Want to know still more? Me, too. The history of The Oxford English Dictionary is well-documented. Two books new to my library are Caught in the Web of Words: James Murray and the Oxford English Dictionary by K.M. Elisabeth Murray (Yale University Press, 1977) and Treasure-House of the Language: The Living OED by Charlotte Brewer (Yale University Press, 2007). The first tells the heroic story of autodidact James Murray who helmed the project most of the way through the first edition, from 1887 until his death in 1915, and is written by his grand-daughter. The more recent book describes the ongoing efforts to enable the OED to keep pace with the English language as it continues to evolve.

In addition, in 2019, the dramatic story of the struggles to create the OED were dramatized in an effective (though intense) film presentation called “The Professor. and the Mad Man” starring Mel Gibson (as James Murray) and Sean Penn as one of the dictionaries most beset, troubling, and helpful volunteers.

Regarding the Poem “Kiwi”:

I first tasted a kiwi fruit when I was twelve, newly arrived in Australia (for what turned out to be a two-year sojourn.) This beautiful, pellucid, pale green fruit was set into the white of a dazzlingly white and light and sweet cloud of meringue and whipped cream called a Pavlova, perhaps the most popular summer dessert recipe star of women’s magazine pages (which I consumed avidly as a young teen there, along with other fluffy reading such as Barbara Cartland novels.)
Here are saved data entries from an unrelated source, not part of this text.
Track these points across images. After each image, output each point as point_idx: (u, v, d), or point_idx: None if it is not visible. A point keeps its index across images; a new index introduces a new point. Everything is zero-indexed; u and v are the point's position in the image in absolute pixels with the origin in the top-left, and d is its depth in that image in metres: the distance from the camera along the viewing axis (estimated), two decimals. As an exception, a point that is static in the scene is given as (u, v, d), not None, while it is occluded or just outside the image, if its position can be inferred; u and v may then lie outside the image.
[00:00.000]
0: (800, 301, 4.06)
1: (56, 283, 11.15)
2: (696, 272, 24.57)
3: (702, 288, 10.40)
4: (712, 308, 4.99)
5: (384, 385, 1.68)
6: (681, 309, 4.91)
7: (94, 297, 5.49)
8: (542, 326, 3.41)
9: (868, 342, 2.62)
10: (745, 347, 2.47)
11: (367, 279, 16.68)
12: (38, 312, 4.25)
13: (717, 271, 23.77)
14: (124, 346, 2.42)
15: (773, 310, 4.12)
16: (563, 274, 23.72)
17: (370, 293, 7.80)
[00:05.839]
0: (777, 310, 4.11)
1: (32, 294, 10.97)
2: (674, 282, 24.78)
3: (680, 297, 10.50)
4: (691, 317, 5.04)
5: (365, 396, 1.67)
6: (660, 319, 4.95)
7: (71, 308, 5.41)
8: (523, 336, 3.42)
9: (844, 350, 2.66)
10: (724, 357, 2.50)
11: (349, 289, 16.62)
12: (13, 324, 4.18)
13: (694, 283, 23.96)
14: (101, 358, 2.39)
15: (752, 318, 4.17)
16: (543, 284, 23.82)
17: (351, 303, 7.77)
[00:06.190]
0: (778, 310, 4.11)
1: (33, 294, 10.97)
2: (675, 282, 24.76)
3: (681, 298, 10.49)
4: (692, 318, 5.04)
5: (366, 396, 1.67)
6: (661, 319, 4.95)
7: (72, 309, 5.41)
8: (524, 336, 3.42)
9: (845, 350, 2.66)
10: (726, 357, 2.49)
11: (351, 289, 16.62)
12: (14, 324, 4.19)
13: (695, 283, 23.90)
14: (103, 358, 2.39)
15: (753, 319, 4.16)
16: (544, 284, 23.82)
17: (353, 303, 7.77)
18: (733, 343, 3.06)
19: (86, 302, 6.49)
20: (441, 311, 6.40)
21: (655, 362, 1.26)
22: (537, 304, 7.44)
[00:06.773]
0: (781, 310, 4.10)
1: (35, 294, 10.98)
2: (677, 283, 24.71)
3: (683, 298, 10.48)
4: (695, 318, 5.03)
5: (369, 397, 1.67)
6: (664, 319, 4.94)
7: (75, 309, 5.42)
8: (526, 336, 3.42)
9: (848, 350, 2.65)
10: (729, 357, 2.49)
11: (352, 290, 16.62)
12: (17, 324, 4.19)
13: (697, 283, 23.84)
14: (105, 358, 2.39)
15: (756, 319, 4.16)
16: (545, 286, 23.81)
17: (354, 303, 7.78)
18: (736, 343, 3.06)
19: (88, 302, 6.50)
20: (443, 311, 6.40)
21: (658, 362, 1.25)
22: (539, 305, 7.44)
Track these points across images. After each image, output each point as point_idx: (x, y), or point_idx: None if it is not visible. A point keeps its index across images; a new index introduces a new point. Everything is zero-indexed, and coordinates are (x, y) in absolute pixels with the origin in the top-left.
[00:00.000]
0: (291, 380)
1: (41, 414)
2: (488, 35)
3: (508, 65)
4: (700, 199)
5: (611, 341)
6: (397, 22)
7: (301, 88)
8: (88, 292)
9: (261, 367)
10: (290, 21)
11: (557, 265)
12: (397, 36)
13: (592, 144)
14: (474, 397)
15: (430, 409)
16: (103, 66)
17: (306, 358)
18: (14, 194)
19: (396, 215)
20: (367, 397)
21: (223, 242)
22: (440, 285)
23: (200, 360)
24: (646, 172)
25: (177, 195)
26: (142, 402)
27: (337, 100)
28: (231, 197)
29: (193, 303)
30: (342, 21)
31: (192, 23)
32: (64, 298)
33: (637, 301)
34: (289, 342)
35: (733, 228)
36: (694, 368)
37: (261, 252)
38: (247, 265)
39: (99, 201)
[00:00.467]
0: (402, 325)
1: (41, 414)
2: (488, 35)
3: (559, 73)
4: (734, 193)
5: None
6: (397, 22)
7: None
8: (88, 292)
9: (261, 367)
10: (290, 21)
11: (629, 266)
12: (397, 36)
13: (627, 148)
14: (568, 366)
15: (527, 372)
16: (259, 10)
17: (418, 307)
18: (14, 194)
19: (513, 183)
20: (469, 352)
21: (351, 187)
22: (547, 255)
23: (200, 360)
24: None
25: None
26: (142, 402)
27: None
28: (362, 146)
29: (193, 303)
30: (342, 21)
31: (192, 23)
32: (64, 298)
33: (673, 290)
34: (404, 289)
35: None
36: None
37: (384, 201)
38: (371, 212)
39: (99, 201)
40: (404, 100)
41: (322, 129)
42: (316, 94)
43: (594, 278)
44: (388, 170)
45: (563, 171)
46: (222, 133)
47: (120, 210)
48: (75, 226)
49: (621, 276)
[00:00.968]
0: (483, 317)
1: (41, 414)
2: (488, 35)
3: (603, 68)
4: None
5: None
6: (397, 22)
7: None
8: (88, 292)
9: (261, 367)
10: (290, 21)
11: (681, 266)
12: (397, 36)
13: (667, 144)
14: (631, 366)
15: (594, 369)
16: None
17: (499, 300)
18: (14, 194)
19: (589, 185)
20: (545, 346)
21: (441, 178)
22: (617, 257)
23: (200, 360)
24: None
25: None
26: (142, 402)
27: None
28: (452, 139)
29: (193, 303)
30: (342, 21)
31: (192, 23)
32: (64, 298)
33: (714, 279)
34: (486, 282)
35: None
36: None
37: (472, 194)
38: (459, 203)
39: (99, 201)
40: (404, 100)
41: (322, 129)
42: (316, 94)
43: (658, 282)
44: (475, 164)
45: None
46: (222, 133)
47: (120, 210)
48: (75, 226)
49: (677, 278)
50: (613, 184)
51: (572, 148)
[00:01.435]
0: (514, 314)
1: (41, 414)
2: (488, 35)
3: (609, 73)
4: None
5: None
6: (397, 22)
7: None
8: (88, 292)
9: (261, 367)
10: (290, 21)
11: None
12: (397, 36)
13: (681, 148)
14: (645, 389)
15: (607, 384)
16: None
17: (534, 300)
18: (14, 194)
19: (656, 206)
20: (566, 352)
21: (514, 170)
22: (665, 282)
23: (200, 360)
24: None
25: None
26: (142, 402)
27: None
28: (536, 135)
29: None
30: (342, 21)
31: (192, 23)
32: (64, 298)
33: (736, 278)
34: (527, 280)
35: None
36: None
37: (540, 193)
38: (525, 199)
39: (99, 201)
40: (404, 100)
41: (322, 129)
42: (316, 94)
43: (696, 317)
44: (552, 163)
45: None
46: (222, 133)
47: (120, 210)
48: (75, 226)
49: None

Now I have a kiwi vine planted to the north of our front porch. It is beautiful, airy, sturdy, and even voracious. Every summer, we are compelled to get out the clippers so that it doesn’t consume the porch railings. Every few summers, now that I have a stand mixer, I whip egg whites and try to recapture the magic of that first bite of Pavlova (named by an Australian chef, it is said, in honor of prima ballerina Anna Pavlova’s visit Down Under in 1926, aiming to equal her legendary lightness.) Perhaps the kiwi vine, itself offer the better metaphor for Pavlova with its vaulting arabesques and reedy flexible toughness?

Kiwi Vine, April 2021
Kiwi Vine in Full Leaf and Flower, Shielding a Wren’s Nest

Until tomorrow,

LESLIE

P.S. My copy of the OED offers no entry for “Kiwi” in the sense of native New Zealander or scrumptious dessert, only for the Maori-derived name for the bird whose Latin name is apteryx, or “wingless.”